The IRS imposes several restrictions on family loans. It is important to specify that the loan is not a gift and that the lender is expecting you to return the money within a particular time period. Any interest payments received by the lender are considered income and are taxable by the IRS. If interest is not charged the IRS can still levy a tax on the interest that should be being charged. This complicated “imputed tax” basically means that if this is truly a loan, and not just a gift, there should be interest payments – and the IRS is going to tax the lender for these interest payments whether or not he is actually receiving them.

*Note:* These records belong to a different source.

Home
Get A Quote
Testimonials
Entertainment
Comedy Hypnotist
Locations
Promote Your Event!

One of the other major tax implications to consider involves loans going towards mortgages. After all, one of the most common types of family loans is a loan to finance the down payment on a house. It is best to secure this note with your new house as it will help you take advantage of a whole range of tax deductions later, as interest payments are deductible. Additionally, trying to hide the source of income for your down payment could get you into major trouble with the authorities. Consequently, it is extremely important to bring this issue up when applying for a home mortgage.

Entanglement with the IRS’ crazy imputed interest can generally be avoided if the total loan amount of the loans between the two parties is less than $100,000. To explain, the $100,000 rule comes into play when the cumulative balance of all the loans between the concerned parties, including interest, is less than $100,000. This rule allows the imputed interest to be zero for the purposes of income tax if the borrower’s net income from investments within the given year is not more than $1,000. In almost all cases of family loans, the person borrowing the money is probably lacking significant investment income – so the lender should be safe from imputed interest tax.

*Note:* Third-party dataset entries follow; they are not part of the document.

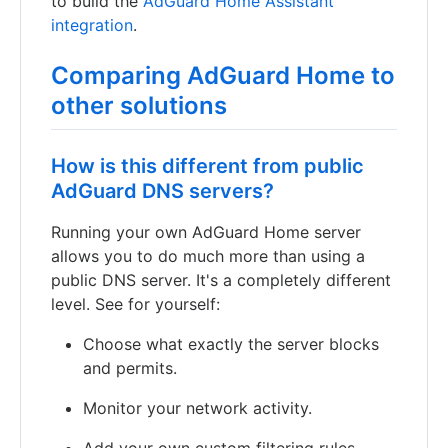
to build the
AdGuard Home Assistant
integration
.
Comparing AdGuard Home to
other solutions
How is this different from public
AdGuard DNS servers?
Running your own AdGuard Home server
allows you to do much more than using a
public DNS server. It's a completely different
level. See for yourself:
Choose what exactly the server blocks
and permits.
Monitor your network activity.
Add your own custom filtering rules.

In the end, it is often advisable to contact a tax lawyer before you enter into a large family loan because the tax implications can be complicated. You can avoid all the above hassles by simply legitimately charging interest on the loan that you give because and declaring the interest as taxable income.

Though in all this talk about tax troubles, we haven’t really taken the family relationship into account yet, but bad family debts can significantly impair if not ruin family relations. Carefully consider what each person is getting into before rushing into a family loan, and if you decide to go through with it draw up proper papers and keep your business and personal relationship distinct. There have been countless instances of families being torn apart over a good-natured loan – don’t become one of them.